Yes, therapy is going well, but it is really difficult. But, having this mass has just added to everything because there is a slight chance that it could be cancerous.

soulful sepulcher said...

I will be keeping you in my thoughts! That is a lot of stuff that can overwhelm anyone, and processing the therapy is draining I am sure.

I had a mass once show up on a mammogram and it ended up a fatty tissue, so I understand the worry.

Take care of yourself and relax this weekend.

Ana said...

Take a time to relax.
I'm almost sure it's not cancerous because I know of some people who had it and it was only something related with sebaceous glandes.
Good to know therapy is going well.

Tamara (TC) Staples said...

The "c" word makes me quiver in fear, also. I am sure that your doc is correct and it is just a fatty tumor.
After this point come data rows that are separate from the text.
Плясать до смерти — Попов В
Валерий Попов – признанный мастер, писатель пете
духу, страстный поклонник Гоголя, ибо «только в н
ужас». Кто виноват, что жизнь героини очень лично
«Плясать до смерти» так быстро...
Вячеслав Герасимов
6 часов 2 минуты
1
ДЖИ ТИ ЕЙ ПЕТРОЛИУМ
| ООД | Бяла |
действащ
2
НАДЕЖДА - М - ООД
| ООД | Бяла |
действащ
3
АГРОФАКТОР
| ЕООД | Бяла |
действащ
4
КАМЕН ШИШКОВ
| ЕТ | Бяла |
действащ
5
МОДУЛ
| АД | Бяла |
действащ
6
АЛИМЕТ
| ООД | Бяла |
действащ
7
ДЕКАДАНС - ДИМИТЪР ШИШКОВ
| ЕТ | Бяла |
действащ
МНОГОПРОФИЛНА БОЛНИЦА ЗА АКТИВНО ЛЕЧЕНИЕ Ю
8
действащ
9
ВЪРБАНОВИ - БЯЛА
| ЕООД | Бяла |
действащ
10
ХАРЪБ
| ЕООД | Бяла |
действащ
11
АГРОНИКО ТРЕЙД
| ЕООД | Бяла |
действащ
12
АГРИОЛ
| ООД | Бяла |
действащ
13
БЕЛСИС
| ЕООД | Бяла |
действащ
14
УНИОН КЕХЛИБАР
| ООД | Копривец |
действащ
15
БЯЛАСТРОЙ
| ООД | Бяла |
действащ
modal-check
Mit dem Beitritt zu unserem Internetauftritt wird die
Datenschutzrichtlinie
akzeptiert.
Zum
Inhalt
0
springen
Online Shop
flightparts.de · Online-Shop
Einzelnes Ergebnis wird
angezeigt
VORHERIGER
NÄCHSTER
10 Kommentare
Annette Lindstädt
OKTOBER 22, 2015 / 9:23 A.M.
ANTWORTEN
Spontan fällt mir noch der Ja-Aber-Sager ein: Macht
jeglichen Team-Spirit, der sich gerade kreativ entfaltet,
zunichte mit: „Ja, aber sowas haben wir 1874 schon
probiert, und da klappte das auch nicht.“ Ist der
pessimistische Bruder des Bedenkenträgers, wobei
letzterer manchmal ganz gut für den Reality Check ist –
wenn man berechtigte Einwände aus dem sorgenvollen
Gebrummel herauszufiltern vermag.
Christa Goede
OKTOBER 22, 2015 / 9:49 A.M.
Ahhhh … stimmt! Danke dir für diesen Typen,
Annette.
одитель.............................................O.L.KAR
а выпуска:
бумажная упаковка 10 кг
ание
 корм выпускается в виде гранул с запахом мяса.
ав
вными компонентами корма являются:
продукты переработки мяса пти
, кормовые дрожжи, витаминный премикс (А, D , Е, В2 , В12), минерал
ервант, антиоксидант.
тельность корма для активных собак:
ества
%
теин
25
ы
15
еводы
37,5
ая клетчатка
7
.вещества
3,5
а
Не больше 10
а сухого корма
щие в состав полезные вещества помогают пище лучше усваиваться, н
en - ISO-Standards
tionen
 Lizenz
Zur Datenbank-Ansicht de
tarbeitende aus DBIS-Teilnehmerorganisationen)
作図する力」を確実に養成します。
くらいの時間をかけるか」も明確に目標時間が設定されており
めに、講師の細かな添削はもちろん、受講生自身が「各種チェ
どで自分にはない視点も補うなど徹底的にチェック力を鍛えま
Try not to worry - although I know that is easy for me to say! A pelvic exam would send me all by itself. To have a lot of little things on top of that and then a tumor removal. That is a lot to deal with. Hang in there. Are you going to see the surgeon soon?

Hugs,
Tamara

Clueless said...

Stephany, Thank you for the encouragement and support. I've had, at least, six surgeries in the last 18 years and I am just tired. I am taking it easy this weekend.

Ana, thanks. For me it is a lot of just having to go through another surgery! And, even though it is probably nothing, there is that tiny bit that goes what if?

Tamara, thank you. I see the surgeon on Monday, 9/29/08.

Mike Golch said...

I can relate to being overwhdlmed.
I just dumped most of my blog roll off the reader. I could not handle it any more. I'm only keeping some some of the blogs as regulars and visiting the rest when I'm feeling up to it.

Immi said...

Take a break. We won't forget you if you need to *gasp* take a day to recuperate. And the stuff in your head will be there when you've rested some. I hope the mass removal goes well and there's no other problems from it.

Clueless said...

Thanks Mike.

Immi...Great the stuff won't go away just because I have surgery? I have an appointment for the consultation on 9/29/08.